You could use the parity swap procedure, you could even do both at the same time, though with increased risk if you don't have backups.

[itimpi]

There is a better way to do what you want! 

First decide exactly which data disks you want to move to parity.

N.B. I am assuming that you have valid parity?

1.  Stop array and Unassign one parity disk and one data disk
2. Start array to commit these changes.  At this point Unraid will say it is emulating the missing data drive.  You should still be able to see all its contents just as if were still assigned.
3. Stop array and assign parity drive you have just unassigned in place of the missing data drive
4. Start array to rebuild the data drive by writing emulated drive contents to data drive (which was the parity drive).   Keep the data drive you have just unassigned intact just in case anything goes wrong with the rebuild.
5. After rebuild completes successfully stop array and assign old data drive to replace the parity drive and then start array to build parity

In theory you could combine steps 4 and 5 to save time but then you would have no recovery option if anything went wrong with the rebuild of the data drive.  Using two separate. steps means you keep the original data drive intact until you can confirm that the rebuild step completed successfully at the expense of additional elapsed time.

 

After first parity/data drive swap has completed successfully you can repeat the procedure for the other parity drive and a different data drive.

 

BTW:  Although there is nothing wrong with having dual parity drives it is probably overkill for such a small array.   You might be better of using the second parity drive as an additional data drive instead.   Do you have good backups of all critical data on your array as parity should not be used instead of having backups?

[Apeiron]

2 minutes ago, itimpi said:

There is a better way to do what you want!...

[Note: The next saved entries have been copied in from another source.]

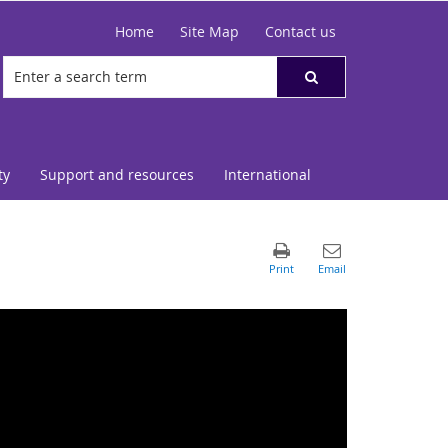
Home
Site Map
Contact us
ty
Support and resources
International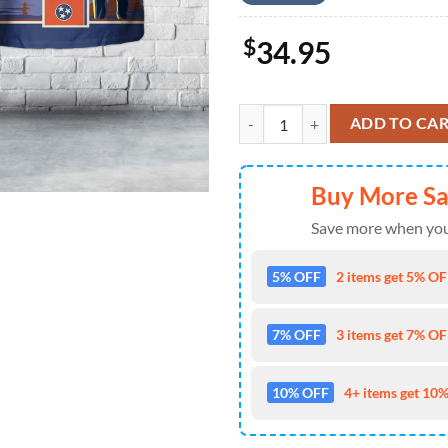
$
34.95
US Army OH-58D Kiowa, 1-230th A
ADD TO CA
Buy More S
Save more when you
5% OFF
2 items get 5% OFF
7% OFF
3 items get 7% OFF
10% OFF
4+ items get 10%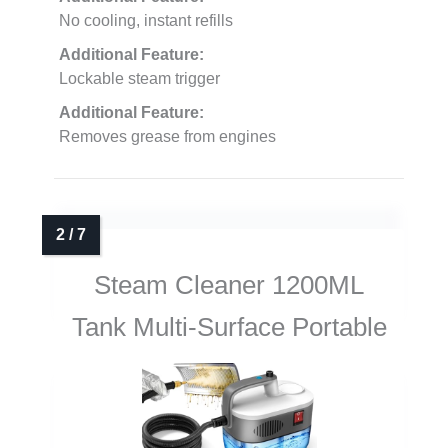
No cooling, instant refills
Additional Feature:
Lockable steam trigger
Additional Feature:
Removes grease from engines
Steam Cleaner 1200ML
Tank Multi-Surface Portable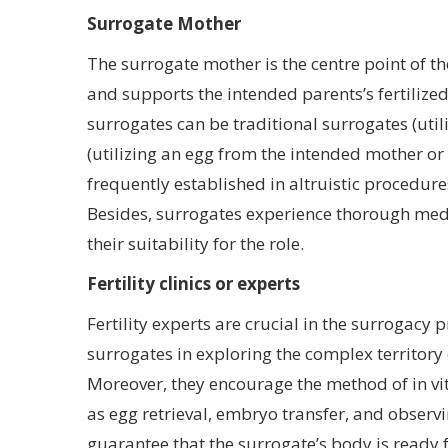
Surrogate Mother
The surrogate mother is the centre point of t
and supports the intended parents’s fertilize
surrogates can be traditional surrogates (util
(utilizing an egg from the intended mother or 
frequently established in altruistic procedure
Besides, surrogates experience thorough med
their suitability for the role.
Fertility clinics or experts
Fertility experts are crucial in the surrogacy
surrogates in exploring the complex territory
Moreover, they encourage the method of in vit
as egg retrieval, embryo transfer, and observin
guarantee that the surrogate’s body is ready 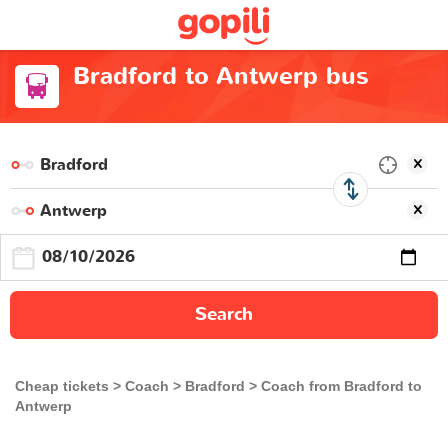
Bradford to Antwerp bus
Search
Cheap tickets
Coach
Bradford
Coach from Bradford to
Antwerp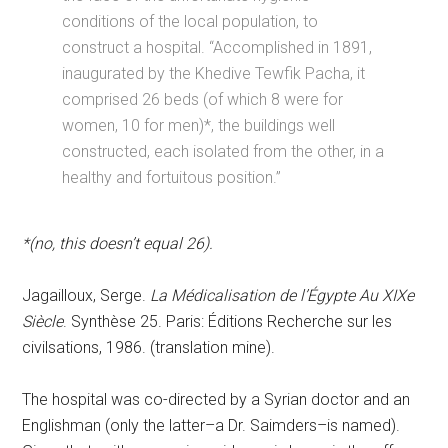
conditions of the local population, to
construct a hospital. “Accomplished in 1891,
inaugurated by the Khedive Tewfik Pacha, it
comprised 26 beds (of which 8 were for
women, 10 for men)*, the buildings well
constructed, each isolated from the other, in a
healthy and fortuitous position.”
*(no, this doesn’t equal 26).
Jagailloux, Serge.
La Médicalisation de l’Égypte Au XIXe
Siècle
. Synthèse 25. Paris: Éditions Recherche sur les
civilsations, 1986. (translation mine).
The hospital was co-directed by a Syrian doctor and an
Englishman (only the latter–a Dr. Saimders–is named).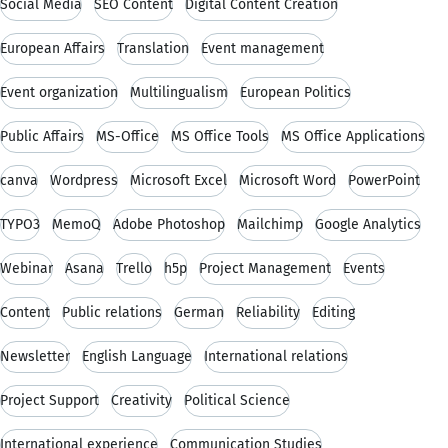
Social Media
SEO Content
Digital Content Creation
European Affairs
Translation
Event management
Event organization
Multilingualism
European Politics
Public Affairs
MS-Office
MS Office Tools
MS Office Applications
canva
Wordpress
Microsoft Excel
Microsoft Word
PowerPoint
TYPO3
MemoQ
Adobe Photoshop
Mailchimp
Google Analytics
Webinar
Asana
Trello
h5p
Project Management
Events
Content
Public relations
German
Reliability
Editing
Newsletter
English Language
International relations
Project Support
Creativity
Political Science
International experience
Communication Studies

Thank you for the detailed response. This makes perfect sense on what to do. 

 

I have offline backups of all critical data. I ended up with those Compute drives from another purpose, as I was building this server out, so I just added them to the array. Otherwise it would of only been 4 Ironwolf Pros and single parity. Typing this response is reminding me why I had setup the Compute drives in parity in the first place. The Ironwolf Pros have data recovery included. In the case of catastrophic failure of everything, I'd rather have Seagate working on recovering a drive that has data on it, and not parity bits. On the other hand, every drive that I have that has read errors is a SMR type drive. So, do I want my SMR parity drives to underperform and fail faster because of the writes, to potentially save the ability for Seagate to recover data from a failed drive, that is already backed up by parity and offline? This turned into me thinking out loud through the forum. I think I'm going to perform the change as scheduled, and move the Ironwolves to parity, since I'm rarely going to be writing large files to the SMR disks, so they should last a while under those conditions.